[Dataset excerpts]
# # #
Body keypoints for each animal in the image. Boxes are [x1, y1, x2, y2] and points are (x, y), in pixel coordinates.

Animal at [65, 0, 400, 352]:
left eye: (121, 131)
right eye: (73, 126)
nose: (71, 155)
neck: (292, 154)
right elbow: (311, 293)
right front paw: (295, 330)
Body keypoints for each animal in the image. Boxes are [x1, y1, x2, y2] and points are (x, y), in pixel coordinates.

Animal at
# # #
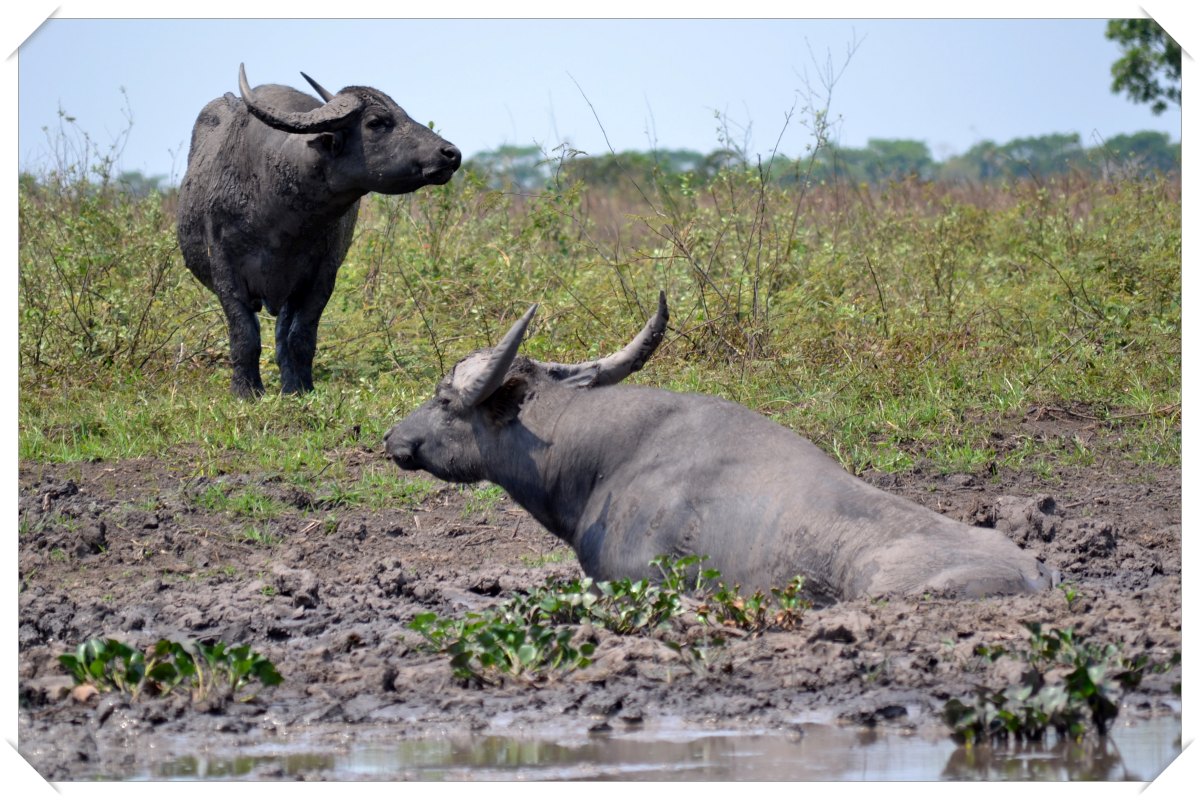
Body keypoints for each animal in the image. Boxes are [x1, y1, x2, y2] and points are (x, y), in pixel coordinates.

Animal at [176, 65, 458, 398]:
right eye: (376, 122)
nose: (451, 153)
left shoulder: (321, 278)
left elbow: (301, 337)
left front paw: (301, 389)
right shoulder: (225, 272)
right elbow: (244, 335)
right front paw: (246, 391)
# # #
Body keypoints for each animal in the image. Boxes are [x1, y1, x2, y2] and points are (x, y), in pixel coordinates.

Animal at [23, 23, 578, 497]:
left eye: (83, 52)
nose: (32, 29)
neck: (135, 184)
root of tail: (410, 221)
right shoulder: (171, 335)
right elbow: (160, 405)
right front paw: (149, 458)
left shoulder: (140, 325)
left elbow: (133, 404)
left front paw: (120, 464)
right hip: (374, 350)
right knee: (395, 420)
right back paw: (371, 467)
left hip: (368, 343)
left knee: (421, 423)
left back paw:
# # #
> **EXERCISE DESCRIPTION**: Above are records; say how many of their lines contain the word "shoulder", giving only the number.

> **RESULT OF THE TASK**: 4